A Configurable Library for Generating and Manipulating Maze Datasets
Michael Igorevich Ivanitskiy, Rusheb Shah, Alex F. Spies, Tilman Räuker, Dan Valentine, Can Rager, Lucia Quirke, Chris Mathwin, Guillaume Corlouer, Cecilia Diniz Behn, Samy Wu Fung
TL;DR
The paper tackles the challenge of evaluating model robustness to distributional shifts by introducing maze-generated tasks as a controllable testbed. It presents maze-dataset, a configurable Python library that can generate, filter, and export mazes in formats suitable for CNNs and autoregressive models, with explicit metadata and PyTorch integration.
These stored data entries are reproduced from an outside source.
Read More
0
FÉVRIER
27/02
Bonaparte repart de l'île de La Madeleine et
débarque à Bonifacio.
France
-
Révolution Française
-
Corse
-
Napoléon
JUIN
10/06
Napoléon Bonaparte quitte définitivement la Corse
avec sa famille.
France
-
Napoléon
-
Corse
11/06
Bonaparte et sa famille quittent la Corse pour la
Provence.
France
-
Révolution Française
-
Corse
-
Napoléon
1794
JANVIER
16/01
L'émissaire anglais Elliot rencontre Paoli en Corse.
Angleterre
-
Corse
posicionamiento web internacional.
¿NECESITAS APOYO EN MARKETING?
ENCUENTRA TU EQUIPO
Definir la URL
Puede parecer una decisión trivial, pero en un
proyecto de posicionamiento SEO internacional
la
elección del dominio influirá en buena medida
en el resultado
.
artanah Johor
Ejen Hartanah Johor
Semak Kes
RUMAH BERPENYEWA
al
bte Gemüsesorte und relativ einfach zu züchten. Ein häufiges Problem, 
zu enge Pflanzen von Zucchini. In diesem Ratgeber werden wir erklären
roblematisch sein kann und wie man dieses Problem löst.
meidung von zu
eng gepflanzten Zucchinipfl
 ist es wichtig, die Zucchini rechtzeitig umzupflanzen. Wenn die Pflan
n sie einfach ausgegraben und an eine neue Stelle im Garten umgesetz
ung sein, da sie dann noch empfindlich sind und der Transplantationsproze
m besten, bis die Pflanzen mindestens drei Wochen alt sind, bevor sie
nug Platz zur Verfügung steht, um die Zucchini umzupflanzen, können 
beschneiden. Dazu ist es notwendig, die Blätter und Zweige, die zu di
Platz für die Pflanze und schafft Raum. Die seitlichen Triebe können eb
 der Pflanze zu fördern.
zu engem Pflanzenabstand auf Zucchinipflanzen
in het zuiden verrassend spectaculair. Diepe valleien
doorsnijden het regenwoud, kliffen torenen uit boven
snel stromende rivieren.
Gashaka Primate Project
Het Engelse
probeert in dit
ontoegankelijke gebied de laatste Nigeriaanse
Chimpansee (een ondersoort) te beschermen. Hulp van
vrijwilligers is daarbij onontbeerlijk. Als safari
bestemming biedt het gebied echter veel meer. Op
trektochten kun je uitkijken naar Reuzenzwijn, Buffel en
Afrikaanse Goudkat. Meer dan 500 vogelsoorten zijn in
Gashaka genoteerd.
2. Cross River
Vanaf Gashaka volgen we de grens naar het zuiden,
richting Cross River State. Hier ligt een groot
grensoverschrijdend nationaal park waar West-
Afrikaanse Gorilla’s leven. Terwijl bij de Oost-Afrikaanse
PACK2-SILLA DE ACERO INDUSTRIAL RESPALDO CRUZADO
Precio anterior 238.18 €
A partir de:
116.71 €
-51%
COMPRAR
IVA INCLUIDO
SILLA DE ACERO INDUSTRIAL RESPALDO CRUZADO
Key contributions include multiple maze-generation algorithms (e.g., gen_dfs, gen_wilson, gen_percolation, gen_dfs_percolation), flexible filtering, reversible output formats (ASCII, raster, token sequences), and train/evaluate utilities plus generation-speed benchmarks. The work enables reproducible investigations into out-of-distribution generalization and interpretability, and outlines future enhancements such as additional algorithms and higher-dimensional support for broader ML research applications.
Abstract
Understanding how machine learning models respond to distributional shifts is a key research challenge. Mazes serve as an excellent testbed due to varied generation algorithms offering a nuanced platform to simulate both subtle and pronounced distributional shifts. To enable systematic investigations of model behavior on out-of-distribution data, we present $\texttt{maze-dataset}$, a comprehensive library for generating, processing, and visualizing datasets consisting of maze-solving tasks. With this library, researchers can easily create datasets, having extensive control over the generation algorithm used, the parameters fed to the algorithm of choice, and the filters that generated mazes must satisfy. Furthermore, it supports multiple output formats, including rasterized and text-based, catering to convolutional neural networks and autoregressive transformer models. These formats, along with tools for visualizing and converting between them, ensure versatility and adaptability in research applications.